Plethora Routing Core ● Design goals: reliability, performance, end- user latency. – Locality enhancing multi-level overlays of participating sites. – Efficient caching techniques for end-user latency. – Network maintenance via redundant overlay links and real time monitoring and updation.

Plethora: Robustness ● Novel erasure coding techniques: – Conventional (n,m) techniques can reconstruct data if any m of n total data blocks can be accessed. – These techniques are resilient to multiple network and disk failures. – These techniques, however, have considerable communication and computing overhead for block updates, block reconstruction, and for reconstituting the code. – Plethora relies on novel codes that minimize these overheads.

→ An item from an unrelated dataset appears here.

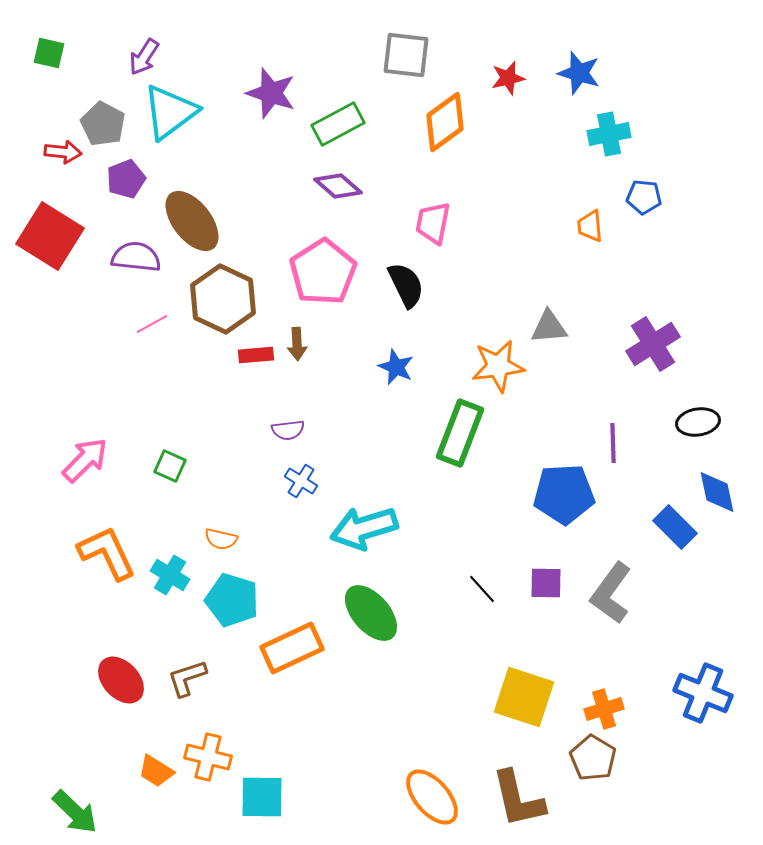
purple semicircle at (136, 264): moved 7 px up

Plethora: Versioning Semantics ● Scaling to wide-area systems require alternate concurrent data access semantics. Plethora relies on versioning semantics to facilitate performance. – Each access is to a version of an object. – Updates to objects are not reflected globally unless they are committed. – The resulting version tree for each object can be reconciled in an application specific manner. ● Versioning systems are ideally suited to high latency environment with real-time applications. They also facilitate version-based data reuse.

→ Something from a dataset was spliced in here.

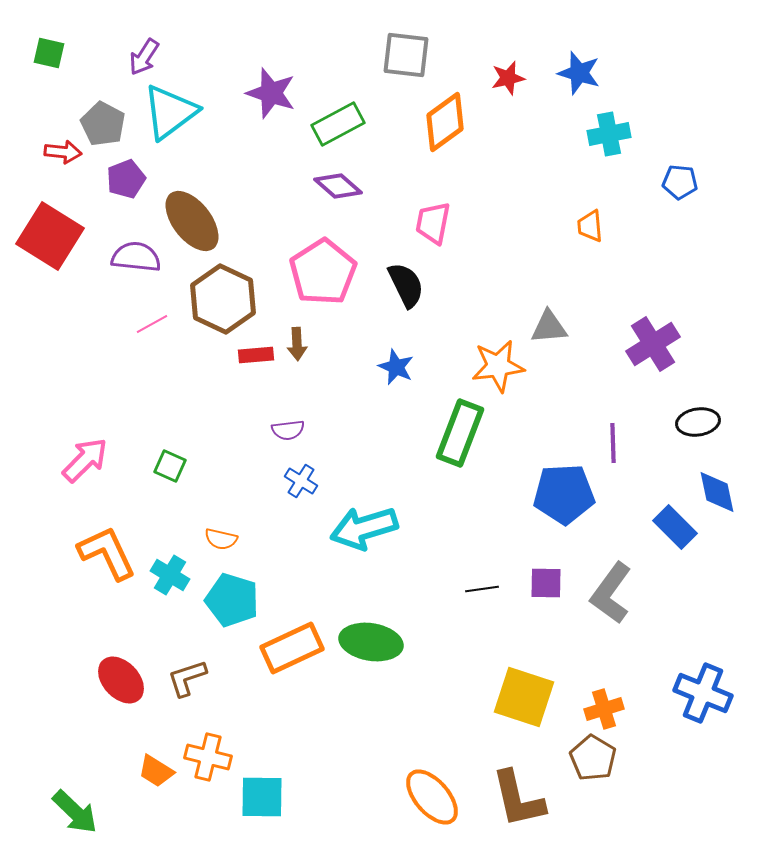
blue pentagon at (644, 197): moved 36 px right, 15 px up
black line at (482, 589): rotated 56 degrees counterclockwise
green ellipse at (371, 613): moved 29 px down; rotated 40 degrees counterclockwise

Plethora: Content-Based Location ● Content-based location is critical for supporting design applications. – Each data object has keys corresponding to searchable attributes installed in the Plethora routing core (keys are derived using conventional hashing techniques). – The routing core is then used to route queries generated at clients (using the same hash function) to locate data objects. – By giving applications the ability to install keys, powerful content-based searching capability supported by Plethora.

Plethora: Deliverables ● Fully functional Plethora client. ● Extensive system-level and application-level scaling studies and performance characterization (simulations and deployment). ● Sample applications demonstrating large storage capabilities, access performance, collaboration facilities, and mobile applications that maximize value for sponsor.